▶ [TASK REQUIREMENTS]: Restate the entries below word for word, omitting nothing.

(TASK DATA)

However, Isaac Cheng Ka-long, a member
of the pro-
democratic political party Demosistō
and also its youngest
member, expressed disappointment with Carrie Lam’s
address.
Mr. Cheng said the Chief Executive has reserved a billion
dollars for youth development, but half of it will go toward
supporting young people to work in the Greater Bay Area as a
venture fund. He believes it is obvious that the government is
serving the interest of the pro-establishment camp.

(End TASK DATA)

▶ [SOLVED PROBLEM]:
However, Isaac Cheng Ka-long, a member
of the pro-
democratic political party Demosistō
and also its youngest
member, expressed disappointment with Carrie Lam’s
address.
Mr. Cheng said the Chief Executive has reserved a billion
dollars for youth development, but half of it will go toward
supporting young people to work in the Greater Bay Area as a
venture fund. He believes it is obvious that the government is
serving the interest of the pro-establishment camp.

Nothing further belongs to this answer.